After a twenty minute walk, Algie strolled up the entry that lay between Eli Meese’s drapery shop and his neighbour, and tapped on the door. Priscilla, Harriet’s older sister, a school teacher who was manifestly destined for eternal spinsterdom, answered it. Facially, she was unfortunate enough to resemble Harriet but, even more regrettably, not in figure. Her crooked lips stretched into a thin smile, yet her eyes, the most attractive feature in her face, creased into a welcoming warmth as she led him into the parlour.
‘Looking forward to church tonight, Priss?’ Algie enquired familiarly.
‘I always do,’ she responded. ‘But sometimes, you know, after I’ve sat and listened to the sermon, I wish I hadn’t bothered. Sometimes, if it’s a good sermon, I get a thrill up and down my spine, and for three or four days after I’m inspired. Once, I remember, after the vicar had preached about generosity, I took it all to heart and took a bag of bon-bons to share amongst the children in my class for a few days … until after that they expected it every day. But on another Sunday he preached against vanity and the love of nice dresses … Well, I was livid. I love nice dresses, as you know, Algie.’
‘Is Harriet ready, or am I in for a long wait?’
‘I should sit down if I were you. She’s been around the house again checking whether there’s enough coal in the scuttles and on the fires, rather than leaving it to the maid. I wouldn’t mind, but she always waits till it’s time to get ready to go out. Besides, it’s pandemonium upstairs right now, with everybody vying for space to get ready. I got ready early, you know, Algie. You’ve no idea what it’s like, all seven of us sisters trying to get in front of the mirror at the same time, not to mention Mother, and when Mother gets there there’s no room for anybody else anyway. Father got tired of waiting. He’s already gone … How is your mother, Algie, by the way?’

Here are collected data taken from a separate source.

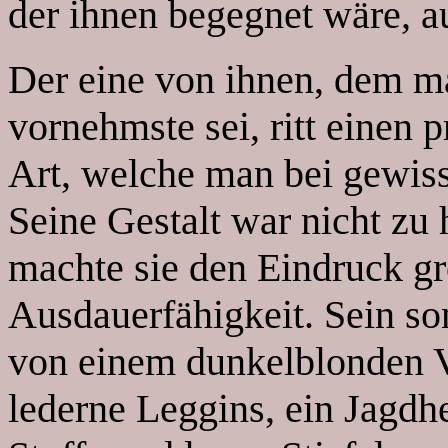
der ihnen begegnet wäre, a
Der eine von ihnen, dem ma
vornehmste sei, ritt einen
Art, welche man bei gewis
Seine Gestalt war nicht zu
machte sie den Eindruck gr
Ausdauerfähigkeit. Sein s
von einem dunkelblonden V
lederne Leggins, ein Jagd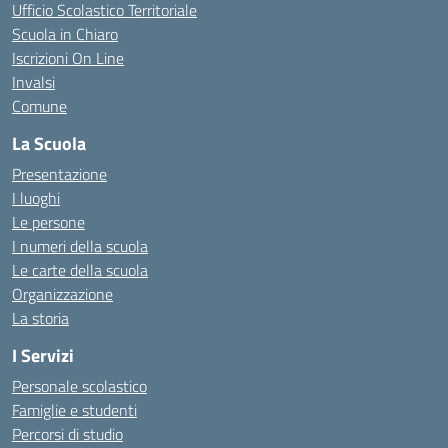
Ufficio Scolastico Territoriale
Scuola in Chiaro
Iscrizioni On Line
Invalsi
Comune
La Scuola
Presentazione
I luoghi
Le persone
I numeri della scuola
Le carte della scuola
Organizzazione
La storia
I Servizi
Personale scolastico
Famiglie e studenti
Percorsi di studio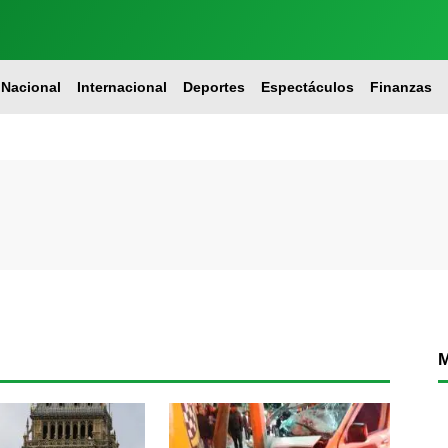
Nacional
Internacional
Deportes
Espectáculos
Finanzas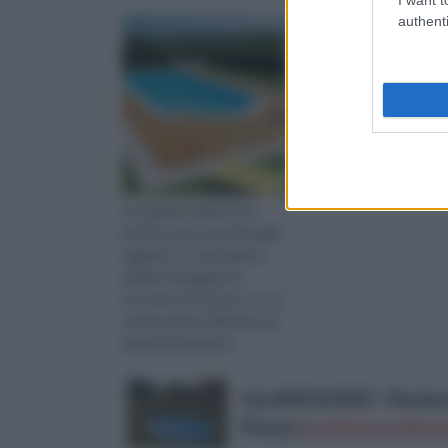
authenti
Le pavimentazioni per
piscina sono una di quegli
oggetti, se è poi giusto
parlare di oggetti in
occasioni di tal tipo, su cui
è importante riflettere al
lungo la momento
dell’acquisto e della posa
in ...
Gre KPEOV5027 - Piscina 
Prezzo:
in offerta su Amaz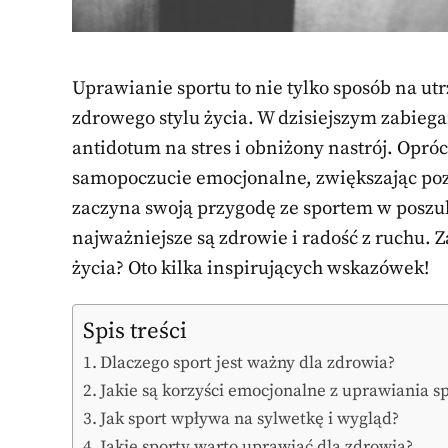
Uprawianie sportu to nie tylko sposób na ut
zdrowego stylu życia. W dzisiejszym zabieg
antidotum na stres i obniżony nastrój. Opró
samopoczucie emocjonalne, zwiększając pozi
zaczyna swoją przygodę ze sportem w poszuk
najważniejsze są zdrowie i radość z ruchu. 
życia? Oto kilka inspirujących wskazówek!
Spis treści
Dlaczego sport jest ważny dla zdrowia?
Jakie są korzyści emocjonalne z uprawiania s
Jak sport wpływa na sylwetkę i wygląd?
Jakie sporty warto uprawiać dla zdrowia?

‘In good fettle last time I noticed, thanks.’
‘Does she manage to get out these days?’
‘Only in daylight. She won’t go out at night after what happened …’
Priss nodded her sympathetic understanding. ‘I know. Such a pity … But how’s your father?’
‘Oh, he’s well.’
‘What about Kate?’
‘Oh, she’s fit enough, the sharp-tongued little harridan.’
‘Sharp-tongued?’ Priss uttered a little gurgle of amusement. ‘Are you joking? I’ve never thought of your Kate as sharp-tongued. She always seems so cheerful and pleasant, whenever I meet her.’
‘Oh, she’s always cheerful and pleasant to folk she doesn’t know very well. You should try living in the same house.’